*** Block opens ***
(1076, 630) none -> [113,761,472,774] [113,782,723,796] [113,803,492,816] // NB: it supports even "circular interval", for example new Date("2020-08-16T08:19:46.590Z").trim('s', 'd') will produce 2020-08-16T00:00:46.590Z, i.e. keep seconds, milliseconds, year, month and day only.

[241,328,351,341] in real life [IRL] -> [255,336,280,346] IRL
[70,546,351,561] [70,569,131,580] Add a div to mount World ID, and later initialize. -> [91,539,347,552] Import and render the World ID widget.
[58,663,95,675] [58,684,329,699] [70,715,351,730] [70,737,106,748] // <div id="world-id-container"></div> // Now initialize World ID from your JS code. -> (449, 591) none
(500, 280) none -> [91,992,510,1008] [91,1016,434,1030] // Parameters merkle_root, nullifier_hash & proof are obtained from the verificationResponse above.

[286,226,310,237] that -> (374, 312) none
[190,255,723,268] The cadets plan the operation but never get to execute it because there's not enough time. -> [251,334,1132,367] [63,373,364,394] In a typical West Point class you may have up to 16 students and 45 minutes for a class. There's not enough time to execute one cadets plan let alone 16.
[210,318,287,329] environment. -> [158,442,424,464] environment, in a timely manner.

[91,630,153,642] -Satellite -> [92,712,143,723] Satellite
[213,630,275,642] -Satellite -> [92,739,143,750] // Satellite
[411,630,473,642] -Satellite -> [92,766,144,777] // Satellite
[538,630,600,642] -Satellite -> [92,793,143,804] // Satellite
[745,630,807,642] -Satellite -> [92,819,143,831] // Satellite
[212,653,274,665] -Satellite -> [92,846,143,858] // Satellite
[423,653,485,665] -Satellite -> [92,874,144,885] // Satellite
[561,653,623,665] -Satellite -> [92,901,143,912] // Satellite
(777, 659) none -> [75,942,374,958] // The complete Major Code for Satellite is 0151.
*** Block closes ***
### WHAT THE TASK ASKS
Every line of the material is to be set down again verbatim.

### ANSWER SPACE
(1076, 630) none -> [113,761,472,774] [113,782,723,796] [113,803,492,816] // NB: it supports even "circular interval", for example new Date("2020-08-16T08:19:46.590Z").trim('s', 'd') will produce 2020-08-16T00:00:46.590Z, i.e. keep seconds, milliseconds, year, month and day only.

[241,328,351,341] in real life [IRL] -> [255,336,280,346] IRL
[70,546,351,561] [70,569,131,580] Add a div to mount World ID, and later initialize. -> [91,539,347,552] Import and render the World ID widget.
[58,663,95,675] [58,684,329,699] [70,715,351,730] [70,737,106,748] // <div id="world-id-container"></div> // Now initialize World ID from your JS code. -> (449, 591) none
(500, 280) none -> [91,992,510,1008] [91,1016,434,1030] // Parameters merkle_root, nullifier_hash & proof are obtained from the verificationResponse above.

[286,226,310,237] that -> (374, 312) none
[190,255,723,268] The cadets plan the operation but never get to execute it because there's not enough time. -> [251,334,1132,367] [63,373,364,394] In a typical West Point class you may have up to 16 students and 45 minutes for a class. There's not enough time to execute one cadets plan let alone 16.
[210,318,287,329] environment. -> [158,442,424,464] environment, in a timely manner.

[91,630,153,642] -Satellite -> [92,712,143,723] Satellite
[213,630,275,642] -Satellite -> [92,739,143,750] // Satellite
[411,630,473,642] -Satellite -> [92,766,144,777] // Satellite
[538,630,600,642] -Satellite -> [92,793,143,804] // Satellite
[745,630,807,642] -Satellite -> [92,819,143,831] // Satellite
[212,653,274,665] -Satellite -> [92,846,143,858] // Satellite
[423,653,485,665] -Satellite -> [92,874,144,885] // Satellite
[561,653,623,665] -Satellite -> [92,901,143,912] // Satellite
(777, 659) none -> [75,942,374,958] // The complete Major Code for Satellite is 0151.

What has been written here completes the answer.